El poeta y traductor del canadiense, Alberto Manzano, culpable de que Omega viera la luz, evoca los encuentros entre los dos genios de la música, que se admiraron mutuamente





 Publicado el 01/06/2011

Marta Caballero
Año 1980, Leonard Cohen visita España para presentar sus Canciones recientes. Toca en Barcelona y un joven Alberto Manzano consigue enterarse de dónde estaba alojado el cantante. Escritor, traductor y poeta autoeditado, Manzano se planta en el hotel con todo su arsenal y consigue verlo.
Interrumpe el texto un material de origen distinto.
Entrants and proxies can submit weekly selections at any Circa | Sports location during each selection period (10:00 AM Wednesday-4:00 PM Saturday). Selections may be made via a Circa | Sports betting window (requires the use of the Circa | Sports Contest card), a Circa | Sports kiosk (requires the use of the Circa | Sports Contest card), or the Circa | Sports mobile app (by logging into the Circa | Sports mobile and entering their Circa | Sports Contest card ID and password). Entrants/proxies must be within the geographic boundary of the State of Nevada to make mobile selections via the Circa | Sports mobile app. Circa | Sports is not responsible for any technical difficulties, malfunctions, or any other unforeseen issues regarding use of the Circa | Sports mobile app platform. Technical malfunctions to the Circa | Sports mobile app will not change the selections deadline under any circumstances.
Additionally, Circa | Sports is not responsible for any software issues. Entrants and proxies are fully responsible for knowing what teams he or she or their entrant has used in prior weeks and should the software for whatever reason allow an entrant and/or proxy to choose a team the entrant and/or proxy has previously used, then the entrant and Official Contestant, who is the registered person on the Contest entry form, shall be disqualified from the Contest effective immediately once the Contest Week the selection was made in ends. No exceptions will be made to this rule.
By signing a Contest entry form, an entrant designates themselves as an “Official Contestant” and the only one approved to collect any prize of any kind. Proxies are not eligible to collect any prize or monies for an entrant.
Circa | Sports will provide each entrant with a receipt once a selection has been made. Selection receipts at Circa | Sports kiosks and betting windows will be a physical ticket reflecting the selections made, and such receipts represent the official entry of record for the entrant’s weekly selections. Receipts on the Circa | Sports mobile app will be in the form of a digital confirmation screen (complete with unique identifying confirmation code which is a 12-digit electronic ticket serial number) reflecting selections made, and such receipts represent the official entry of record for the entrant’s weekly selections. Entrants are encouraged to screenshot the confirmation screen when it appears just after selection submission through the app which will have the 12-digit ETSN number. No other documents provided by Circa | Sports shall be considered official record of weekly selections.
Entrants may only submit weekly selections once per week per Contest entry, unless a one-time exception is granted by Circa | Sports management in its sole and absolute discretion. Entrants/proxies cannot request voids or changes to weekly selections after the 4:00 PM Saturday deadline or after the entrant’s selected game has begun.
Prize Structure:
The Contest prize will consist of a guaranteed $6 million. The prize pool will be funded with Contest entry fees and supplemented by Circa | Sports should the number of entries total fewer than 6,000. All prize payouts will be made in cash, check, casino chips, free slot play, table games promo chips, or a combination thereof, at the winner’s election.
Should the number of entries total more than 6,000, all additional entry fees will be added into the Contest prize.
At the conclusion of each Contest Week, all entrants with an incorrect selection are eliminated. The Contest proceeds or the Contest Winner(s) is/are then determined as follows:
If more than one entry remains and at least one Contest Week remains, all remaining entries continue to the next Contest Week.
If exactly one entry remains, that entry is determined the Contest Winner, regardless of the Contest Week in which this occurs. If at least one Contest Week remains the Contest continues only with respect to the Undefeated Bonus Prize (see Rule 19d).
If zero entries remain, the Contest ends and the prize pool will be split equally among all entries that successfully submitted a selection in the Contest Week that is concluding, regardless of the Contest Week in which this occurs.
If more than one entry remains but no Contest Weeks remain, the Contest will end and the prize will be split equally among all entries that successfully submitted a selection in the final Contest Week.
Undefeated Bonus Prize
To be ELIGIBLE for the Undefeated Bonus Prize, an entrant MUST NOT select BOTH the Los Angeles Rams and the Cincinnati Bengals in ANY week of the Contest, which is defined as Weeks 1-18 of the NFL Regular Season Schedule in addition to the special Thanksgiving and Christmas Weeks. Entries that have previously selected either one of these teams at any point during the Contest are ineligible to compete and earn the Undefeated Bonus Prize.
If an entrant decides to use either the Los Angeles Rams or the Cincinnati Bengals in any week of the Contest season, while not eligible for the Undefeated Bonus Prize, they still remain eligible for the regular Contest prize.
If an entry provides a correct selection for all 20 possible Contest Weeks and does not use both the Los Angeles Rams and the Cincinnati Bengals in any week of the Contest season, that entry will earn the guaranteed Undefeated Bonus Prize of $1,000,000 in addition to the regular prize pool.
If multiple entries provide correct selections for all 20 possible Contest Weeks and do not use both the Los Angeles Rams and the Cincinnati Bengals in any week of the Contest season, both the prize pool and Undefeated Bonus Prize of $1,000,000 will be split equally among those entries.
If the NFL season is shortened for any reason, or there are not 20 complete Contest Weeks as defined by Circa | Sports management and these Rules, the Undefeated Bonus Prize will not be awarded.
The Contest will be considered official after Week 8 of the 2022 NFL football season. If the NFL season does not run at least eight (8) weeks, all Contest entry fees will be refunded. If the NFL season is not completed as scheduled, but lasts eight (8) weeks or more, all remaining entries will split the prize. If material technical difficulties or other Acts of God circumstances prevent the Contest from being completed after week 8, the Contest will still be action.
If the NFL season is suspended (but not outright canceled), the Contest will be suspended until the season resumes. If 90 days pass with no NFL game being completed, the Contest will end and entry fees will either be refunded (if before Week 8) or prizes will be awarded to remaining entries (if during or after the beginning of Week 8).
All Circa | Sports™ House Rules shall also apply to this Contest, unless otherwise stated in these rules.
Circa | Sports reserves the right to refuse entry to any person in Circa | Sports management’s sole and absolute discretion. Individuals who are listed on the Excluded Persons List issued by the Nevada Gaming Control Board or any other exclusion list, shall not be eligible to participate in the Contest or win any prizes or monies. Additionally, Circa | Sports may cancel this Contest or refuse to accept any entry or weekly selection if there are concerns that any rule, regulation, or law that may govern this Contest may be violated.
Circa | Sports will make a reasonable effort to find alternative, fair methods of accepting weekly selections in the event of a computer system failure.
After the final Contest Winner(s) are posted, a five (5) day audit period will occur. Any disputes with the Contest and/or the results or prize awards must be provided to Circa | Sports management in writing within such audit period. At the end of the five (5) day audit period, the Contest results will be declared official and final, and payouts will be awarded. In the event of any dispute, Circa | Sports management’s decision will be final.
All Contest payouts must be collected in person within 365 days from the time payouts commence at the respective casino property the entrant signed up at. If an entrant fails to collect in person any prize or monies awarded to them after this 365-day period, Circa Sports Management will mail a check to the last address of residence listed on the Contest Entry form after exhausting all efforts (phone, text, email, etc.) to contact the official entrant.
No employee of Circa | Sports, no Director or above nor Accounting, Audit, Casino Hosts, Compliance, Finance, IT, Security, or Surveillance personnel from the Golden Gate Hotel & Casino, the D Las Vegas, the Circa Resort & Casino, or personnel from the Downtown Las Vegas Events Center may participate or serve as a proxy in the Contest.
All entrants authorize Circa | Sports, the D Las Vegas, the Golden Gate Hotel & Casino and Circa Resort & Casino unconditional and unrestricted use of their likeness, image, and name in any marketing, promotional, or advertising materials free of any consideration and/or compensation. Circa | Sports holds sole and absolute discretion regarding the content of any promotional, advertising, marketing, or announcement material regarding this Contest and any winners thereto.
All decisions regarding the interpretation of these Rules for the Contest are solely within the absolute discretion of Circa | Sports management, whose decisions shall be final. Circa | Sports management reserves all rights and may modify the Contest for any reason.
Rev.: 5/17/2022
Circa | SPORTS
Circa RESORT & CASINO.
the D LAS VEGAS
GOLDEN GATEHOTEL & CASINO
Poco tarda el canadiense en percatarse de la devoción del catalán hacia su obra. Quedan a cenar, y lo próximo es una invitación de Cohen a Manzano para pasar las navidades junto a su mujer y sus hijos (Lorca, a la que llamó así por Federico, y Adam, entonces de seis y ocho años) en la isla de Hydra. Desde entonces, la suya ha sido una relación "de largo recorrido", una amistad cercana entre el icono de la música norteamericana y el poeta español, convertido desde entonces en su traductor oficial al castellano. "La última vez que hablé con él fue la semana pasada, siempre lo llamo para preguntarle dudas sobre cualquier cosa relacionada con la traducción", comienza explicando Manzano, todavía emocionado por la noticia de la concesión del Príncipe de Asturias de las Letras a su amigo Leonard.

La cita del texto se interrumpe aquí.